**AIM OF THE TASK:** Check every line of the entries that follow, and copy the ones containing "деятельности".

**Source data:**
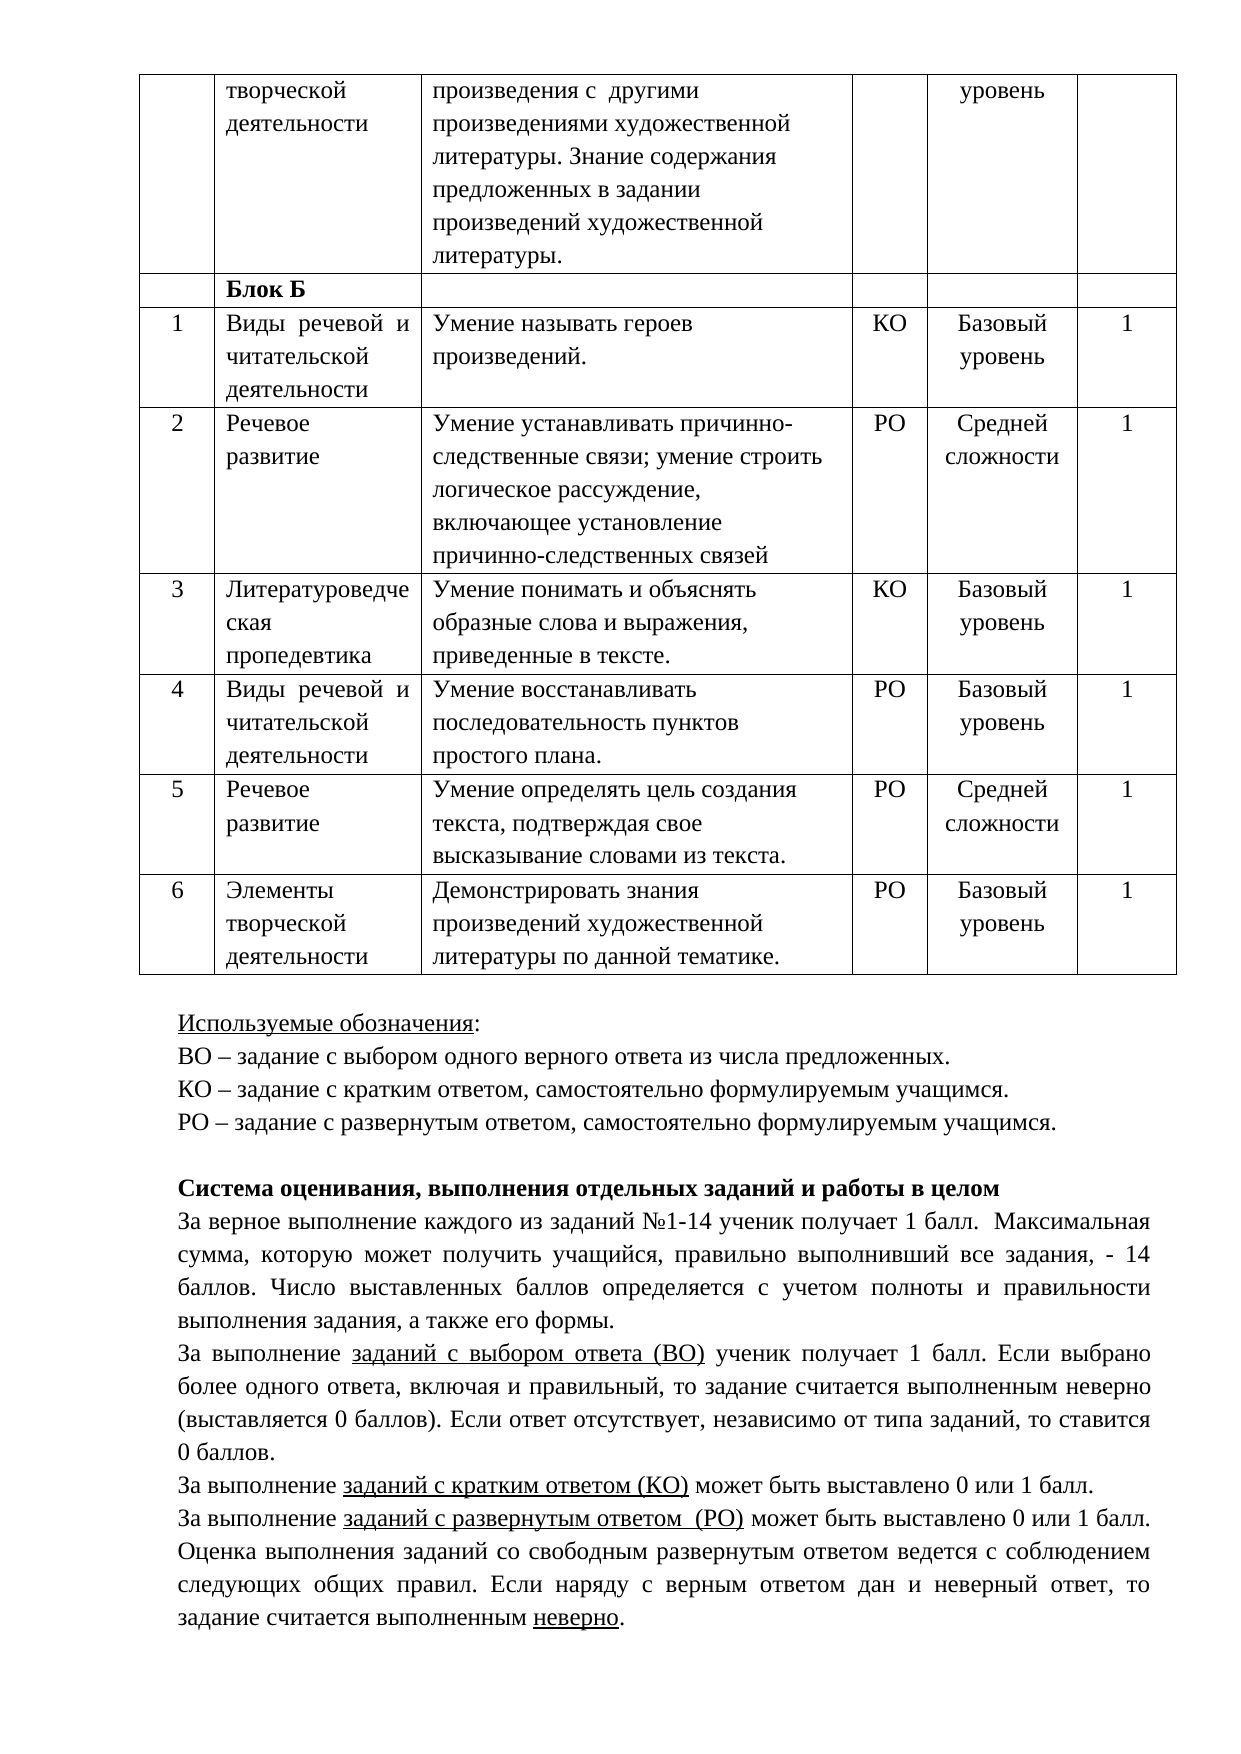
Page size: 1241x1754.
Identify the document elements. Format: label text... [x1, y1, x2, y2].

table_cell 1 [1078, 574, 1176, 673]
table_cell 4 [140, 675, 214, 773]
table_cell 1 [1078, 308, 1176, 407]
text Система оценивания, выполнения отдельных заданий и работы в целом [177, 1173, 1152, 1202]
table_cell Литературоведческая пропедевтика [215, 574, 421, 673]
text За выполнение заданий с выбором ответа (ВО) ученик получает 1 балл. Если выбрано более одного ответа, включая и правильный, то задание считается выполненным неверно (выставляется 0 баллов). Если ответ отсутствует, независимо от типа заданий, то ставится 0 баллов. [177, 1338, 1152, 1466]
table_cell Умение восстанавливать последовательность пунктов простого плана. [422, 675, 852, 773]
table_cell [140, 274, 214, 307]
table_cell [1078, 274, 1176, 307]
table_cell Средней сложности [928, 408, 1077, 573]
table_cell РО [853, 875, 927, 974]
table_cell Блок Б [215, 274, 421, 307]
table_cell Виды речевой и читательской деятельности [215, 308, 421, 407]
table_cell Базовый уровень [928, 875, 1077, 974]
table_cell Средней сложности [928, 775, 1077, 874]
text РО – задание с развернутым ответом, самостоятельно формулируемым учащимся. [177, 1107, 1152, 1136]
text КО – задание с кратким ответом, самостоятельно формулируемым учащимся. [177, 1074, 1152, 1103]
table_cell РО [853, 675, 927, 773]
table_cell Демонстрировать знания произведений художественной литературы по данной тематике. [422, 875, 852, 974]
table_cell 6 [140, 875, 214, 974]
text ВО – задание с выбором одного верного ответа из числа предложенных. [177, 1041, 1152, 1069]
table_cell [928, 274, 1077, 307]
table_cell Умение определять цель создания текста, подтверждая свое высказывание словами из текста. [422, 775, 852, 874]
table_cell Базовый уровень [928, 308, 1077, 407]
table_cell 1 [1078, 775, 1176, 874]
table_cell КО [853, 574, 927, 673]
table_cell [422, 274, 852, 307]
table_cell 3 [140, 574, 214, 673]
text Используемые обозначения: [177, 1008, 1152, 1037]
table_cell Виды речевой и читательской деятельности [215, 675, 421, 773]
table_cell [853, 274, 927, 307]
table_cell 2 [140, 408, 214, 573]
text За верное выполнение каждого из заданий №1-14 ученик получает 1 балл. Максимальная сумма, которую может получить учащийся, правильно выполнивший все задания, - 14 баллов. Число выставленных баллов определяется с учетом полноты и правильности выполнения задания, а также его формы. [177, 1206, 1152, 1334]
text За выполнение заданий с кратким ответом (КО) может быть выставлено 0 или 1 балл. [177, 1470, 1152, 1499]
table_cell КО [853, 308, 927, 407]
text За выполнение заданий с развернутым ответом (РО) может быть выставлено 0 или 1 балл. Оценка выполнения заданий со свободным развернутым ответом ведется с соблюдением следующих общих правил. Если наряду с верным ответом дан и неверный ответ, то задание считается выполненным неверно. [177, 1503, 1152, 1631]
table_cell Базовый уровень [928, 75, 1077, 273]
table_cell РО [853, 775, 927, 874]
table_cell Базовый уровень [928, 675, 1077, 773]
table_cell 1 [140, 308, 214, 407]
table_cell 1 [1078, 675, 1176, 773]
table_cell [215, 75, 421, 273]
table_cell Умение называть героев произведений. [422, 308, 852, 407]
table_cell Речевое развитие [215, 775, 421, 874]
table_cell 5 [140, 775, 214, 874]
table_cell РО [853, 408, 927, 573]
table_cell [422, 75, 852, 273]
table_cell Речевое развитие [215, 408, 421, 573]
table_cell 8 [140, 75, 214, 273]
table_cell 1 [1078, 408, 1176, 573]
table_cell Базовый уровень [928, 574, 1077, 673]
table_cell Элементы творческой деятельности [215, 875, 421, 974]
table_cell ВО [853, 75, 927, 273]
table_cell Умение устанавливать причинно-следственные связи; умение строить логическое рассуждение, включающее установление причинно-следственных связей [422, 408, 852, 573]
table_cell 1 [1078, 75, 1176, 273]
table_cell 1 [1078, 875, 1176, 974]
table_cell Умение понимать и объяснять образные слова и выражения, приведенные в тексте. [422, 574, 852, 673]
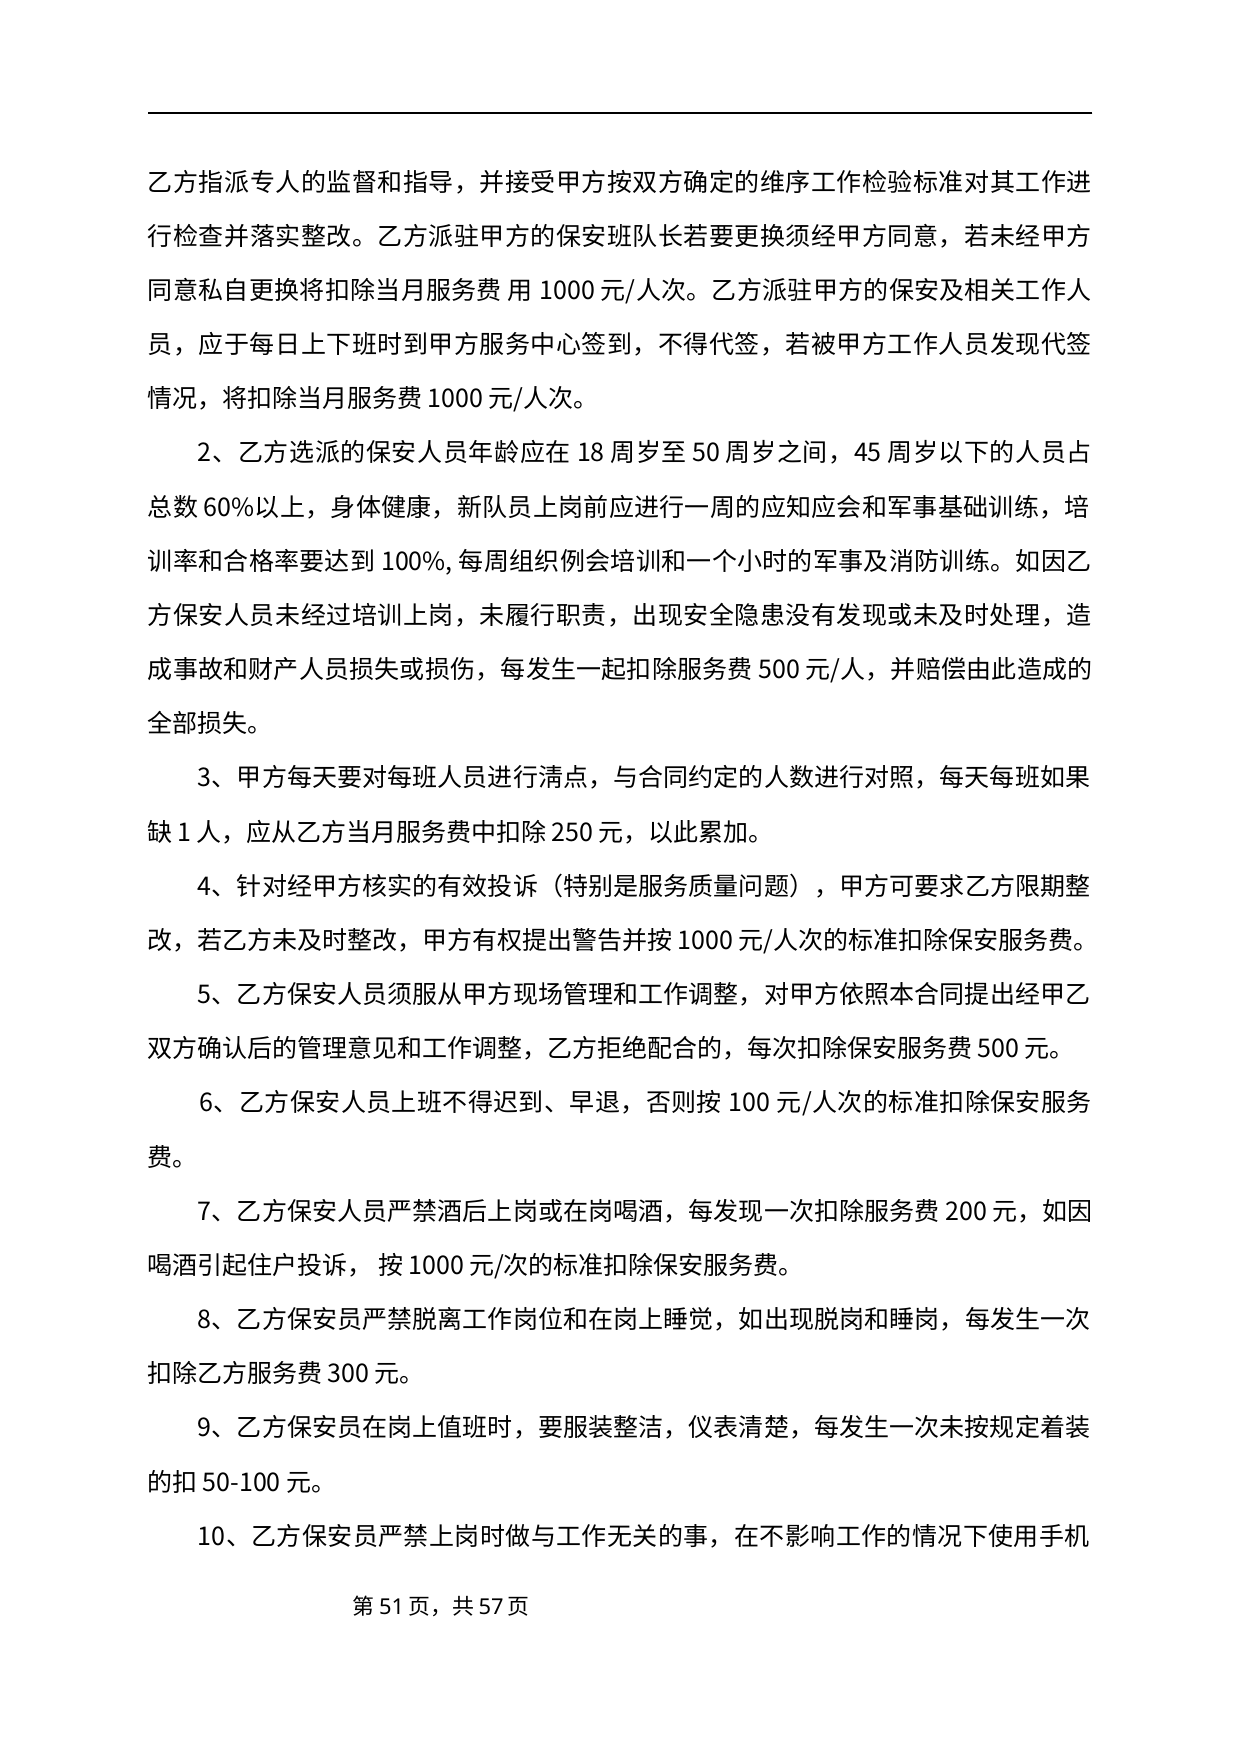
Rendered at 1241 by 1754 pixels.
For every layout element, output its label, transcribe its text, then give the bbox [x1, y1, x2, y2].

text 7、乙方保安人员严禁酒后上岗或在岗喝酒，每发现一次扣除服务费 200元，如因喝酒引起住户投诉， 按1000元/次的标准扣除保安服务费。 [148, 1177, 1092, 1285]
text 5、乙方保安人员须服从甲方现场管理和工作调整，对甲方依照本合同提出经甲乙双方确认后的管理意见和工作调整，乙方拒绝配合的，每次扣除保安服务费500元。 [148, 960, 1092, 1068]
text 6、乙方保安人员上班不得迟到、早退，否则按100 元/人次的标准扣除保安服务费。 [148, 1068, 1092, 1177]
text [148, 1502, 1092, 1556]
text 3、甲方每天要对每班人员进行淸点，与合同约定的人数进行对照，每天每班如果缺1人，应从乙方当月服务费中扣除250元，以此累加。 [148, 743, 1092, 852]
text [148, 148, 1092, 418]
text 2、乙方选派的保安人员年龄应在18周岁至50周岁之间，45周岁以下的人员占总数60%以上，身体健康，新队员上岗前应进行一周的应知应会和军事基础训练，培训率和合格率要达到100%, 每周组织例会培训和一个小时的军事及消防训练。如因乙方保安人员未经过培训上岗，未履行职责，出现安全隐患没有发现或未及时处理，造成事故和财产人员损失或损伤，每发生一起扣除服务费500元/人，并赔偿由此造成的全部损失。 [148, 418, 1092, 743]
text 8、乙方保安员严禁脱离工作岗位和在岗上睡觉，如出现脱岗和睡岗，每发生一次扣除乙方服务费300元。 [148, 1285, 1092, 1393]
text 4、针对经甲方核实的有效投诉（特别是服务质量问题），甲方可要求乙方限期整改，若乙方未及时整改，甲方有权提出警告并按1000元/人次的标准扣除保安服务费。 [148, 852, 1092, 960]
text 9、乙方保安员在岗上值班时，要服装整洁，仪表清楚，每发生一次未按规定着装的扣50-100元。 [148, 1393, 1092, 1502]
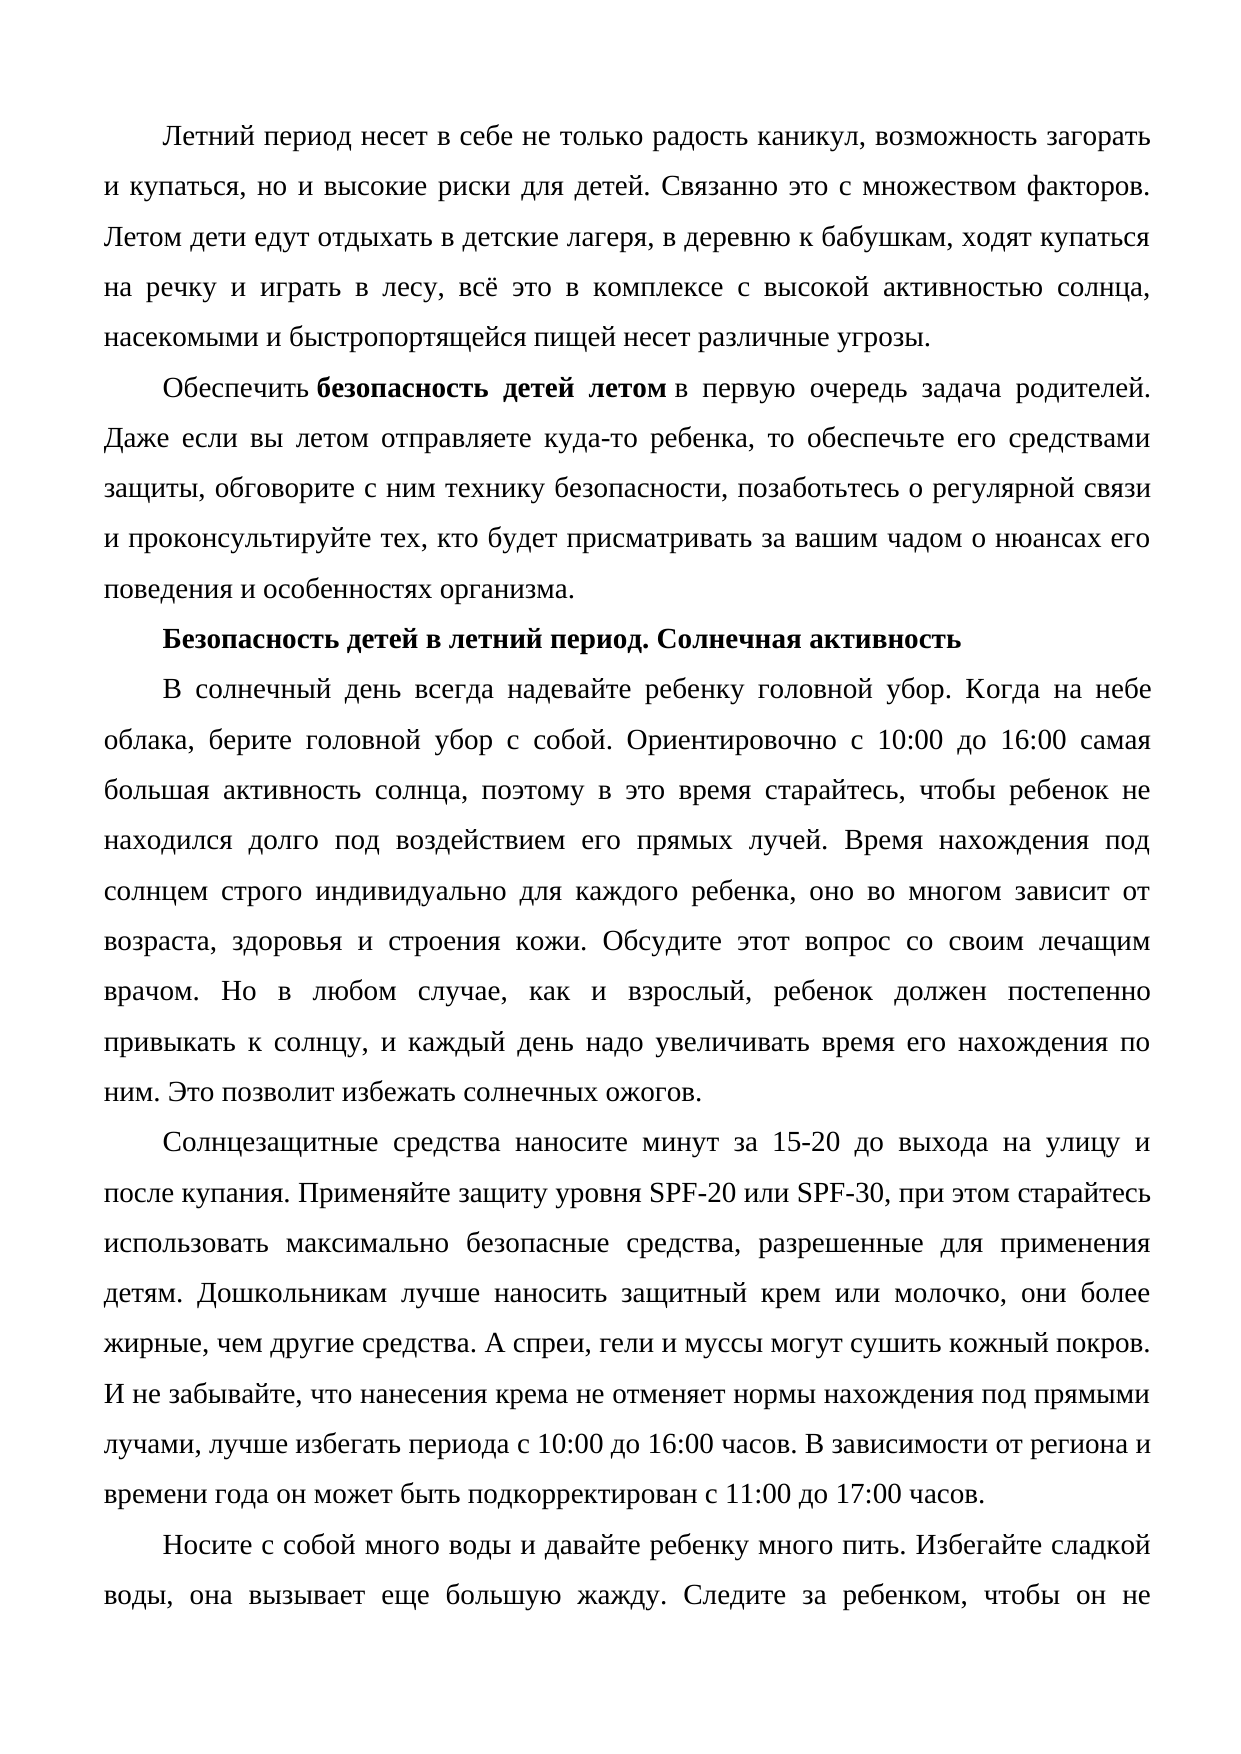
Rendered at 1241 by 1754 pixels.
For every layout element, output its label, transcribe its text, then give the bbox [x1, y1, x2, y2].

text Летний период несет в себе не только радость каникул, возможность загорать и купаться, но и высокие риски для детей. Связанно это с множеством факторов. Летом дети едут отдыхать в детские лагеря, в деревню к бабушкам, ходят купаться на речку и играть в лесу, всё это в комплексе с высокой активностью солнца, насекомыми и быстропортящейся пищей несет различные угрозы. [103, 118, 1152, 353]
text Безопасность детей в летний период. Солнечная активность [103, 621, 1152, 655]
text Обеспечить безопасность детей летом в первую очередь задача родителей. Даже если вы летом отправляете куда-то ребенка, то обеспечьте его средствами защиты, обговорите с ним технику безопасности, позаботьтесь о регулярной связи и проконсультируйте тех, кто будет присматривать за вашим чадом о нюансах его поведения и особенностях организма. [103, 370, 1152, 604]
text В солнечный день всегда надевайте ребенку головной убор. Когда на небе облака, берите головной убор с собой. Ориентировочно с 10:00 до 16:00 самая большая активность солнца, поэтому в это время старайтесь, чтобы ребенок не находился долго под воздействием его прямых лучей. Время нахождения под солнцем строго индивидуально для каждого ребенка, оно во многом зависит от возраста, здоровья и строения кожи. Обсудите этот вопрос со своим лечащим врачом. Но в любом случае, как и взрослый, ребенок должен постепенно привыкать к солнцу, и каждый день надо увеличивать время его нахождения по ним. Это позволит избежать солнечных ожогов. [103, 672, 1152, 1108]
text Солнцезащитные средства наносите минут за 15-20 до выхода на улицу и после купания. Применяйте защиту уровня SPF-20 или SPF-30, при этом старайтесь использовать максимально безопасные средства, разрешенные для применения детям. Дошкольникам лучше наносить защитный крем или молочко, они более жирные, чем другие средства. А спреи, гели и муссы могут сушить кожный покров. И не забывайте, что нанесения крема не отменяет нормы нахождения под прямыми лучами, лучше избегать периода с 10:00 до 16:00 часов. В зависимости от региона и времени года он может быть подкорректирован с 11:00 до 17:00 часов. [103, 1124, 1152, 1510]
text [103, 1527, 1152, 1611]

**FINISHED EXERCISE:**
table_cell Виды речевой и читательской деятельности [215, 308, 421, 407]
table_cell Виды речевой и читательской деятельности [215, 675, 421, 773]
table_cell Элементы творческой деятельности [215, 875, 421, 974]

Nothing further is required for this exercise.